The United States accounted for close to half of global M&A volume in 2019, with $1.8 trillion worth of deals announced, up 6 per cent from a year ago. Europe and Asia tied for a distant second, with a little over $740 billion worth of M&A transactions announced in each region.
“Europe has been hit by macroeconomic headwinds in key markets, including Britain, Germany and France, where Brexit uncertainty, slow growth and social unrest have been some of the main hurdles,” said Pier Luigi Colizzi, Barclays’ head of M&A for Europe and West Asia.
In Britain, Europe’s largest M&A market, dealmaking dropped 4 per cent year-on-year to $220.6 billion, with much of the year dominated by political debate over when and how Britain will leave the European Union.
“Market uncertainty in the UK has played in favor of private equity funds, which have been very active and have carried out a number of take-private deals, including Merlin Entertainments, Sophos and Cobham,” said Cyrus Kapadia, CEO of Lazard’s British operations.
In Asia, China's economic slowdown led to M&A volume in the country dropping 14 per cent year-on-year to $380.3 billion, while the political turmoil fueled by Hong Kong's pro-democracy turmoils unnerved dealmakers in the wider region.
Room for M&A to pick up
After world stocks added over $25 trillion in value in the past decade, and a bond rally put $13 trillion worth of bond yields below zero, some investors have been asking whether a recession could be around the corner that would put the brakes on the wave of dealmaking.

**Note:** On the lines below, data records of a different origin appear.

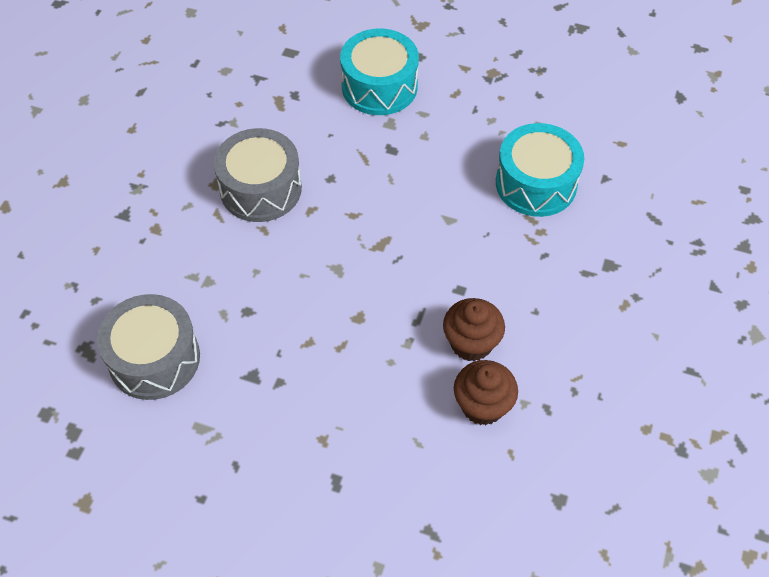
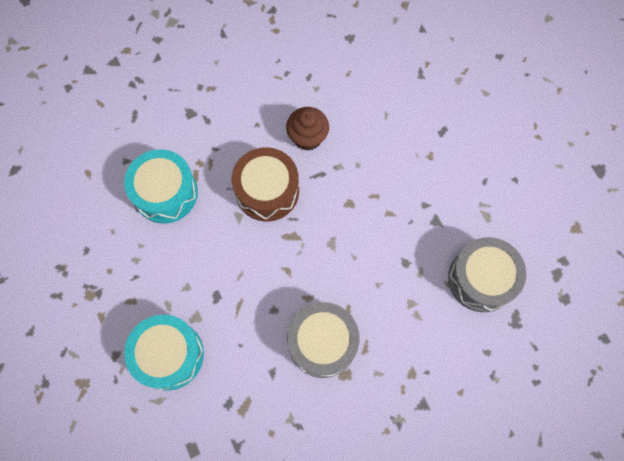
camera: 135 degrees left, 15 degrees up
brown cupcake [454,360,518,425] -> none
none -> brown drum [232,147,299,221]

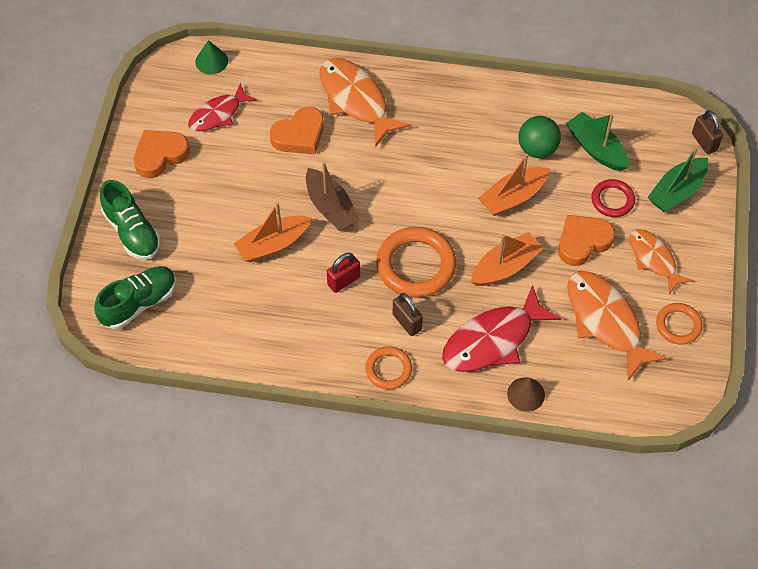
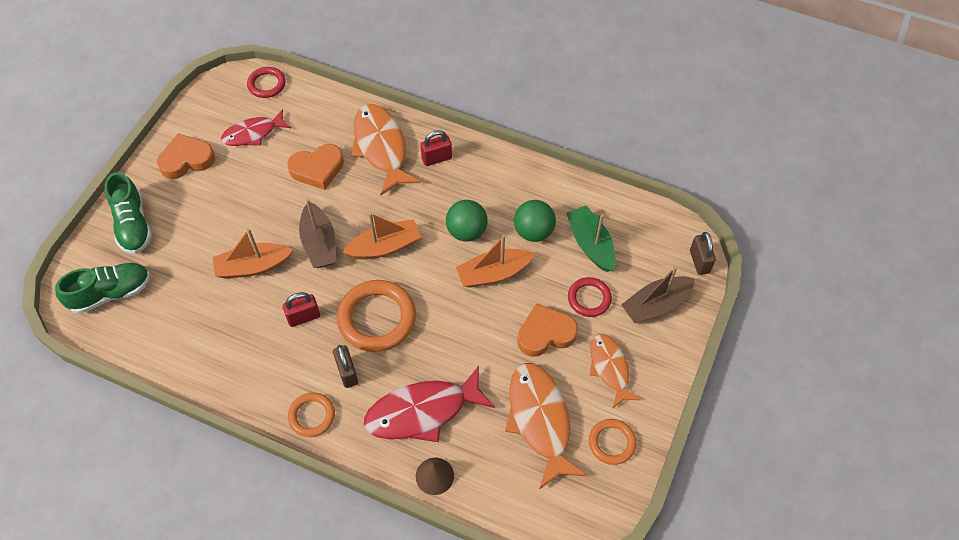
camera: 15 degrees right, 0 degrees up
green cone [195,40,228,74] -> red ring [247,67,286,98]
orange boat [471,232,544,286] -> orange boat moved to [343,213,421,259]
green boat [647,147,709,213] -> brown boat [621,266,695,323]
none -> red padlock [420,130,452,166]
none -> green ball [446,200,487,242]

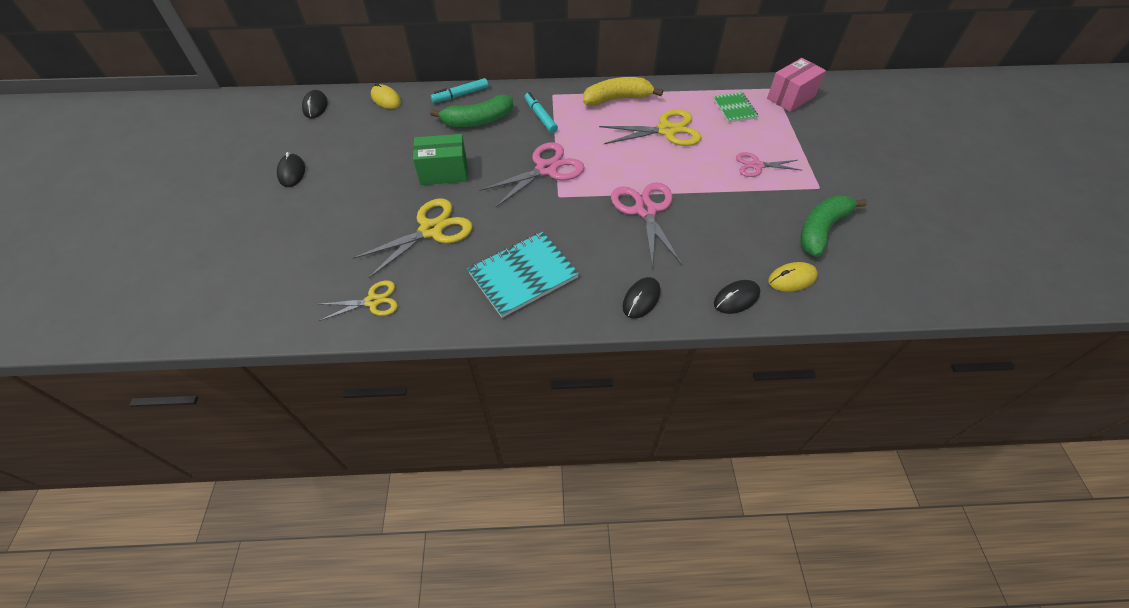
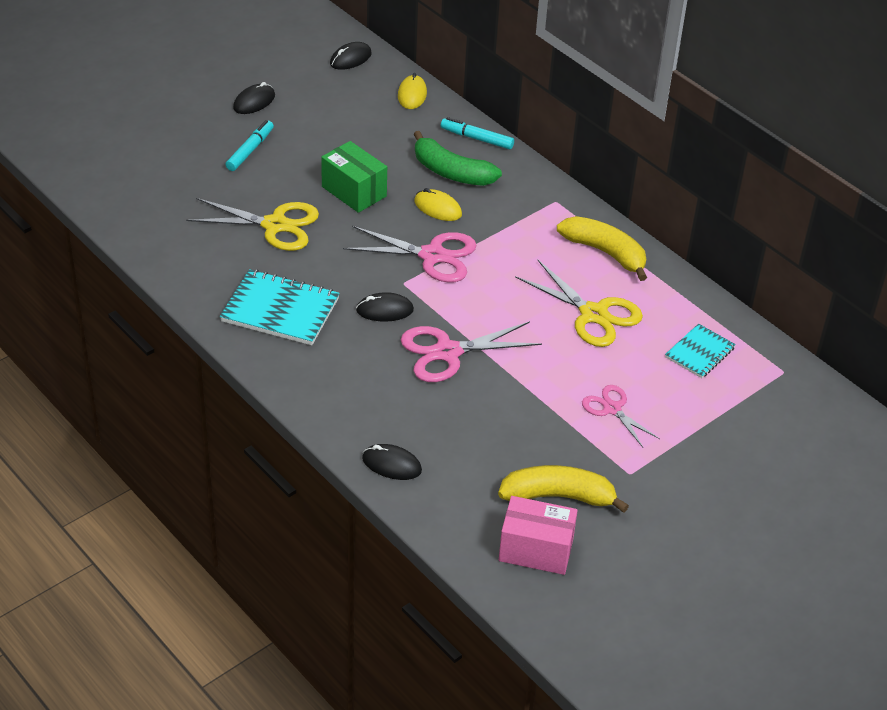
camera: 50 degrees right, 10 degrees down
yellow scissors [318,281,398,321] -> none
turquoise marker [525,92,558,133] -> turquoise marker moved to [225,120,274,171]
pink scissors [611,182,683,268] -> pink scissors turned 150 degrees counterclockwise [401,321,542,382]
black mouse [622,277,660,318] -> black mouse moved to [356,292,414,322]
green notebook [713,92,758,123] -> turquoise notebook [665,324,736,378]
pink box [767,58,826,112] -> pink box moved to [499,496,578,575]
yellow mouse [768,262,818,292] -> yellow mouse moved to [415,188,462,221]
green banana [800,195,867,257] -> yellow banana [498,465,629,513]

Yet companies have not been holding back on M&A because of concerns about an economic slowdown, deal advisers say.
"The next economic downturn is not expected to be as severe as the 2008 financial crisis, and when it happens many well-capitalized companies may seek to capitalize on a drop in corporate valuations to pursue their dream deals," said Perella Weinberg Partners Chief Executive Officer Peter Weinberg.
The US economy grew 2.9 per centin 2018, but forecasts for 2019 are for around 2.5 per cent growth, due to the fading impact of US. President Donald Trump administration’s tax-cut package and slowing global growth. At this level, dealmakers say the environment would be conducive for more transactions.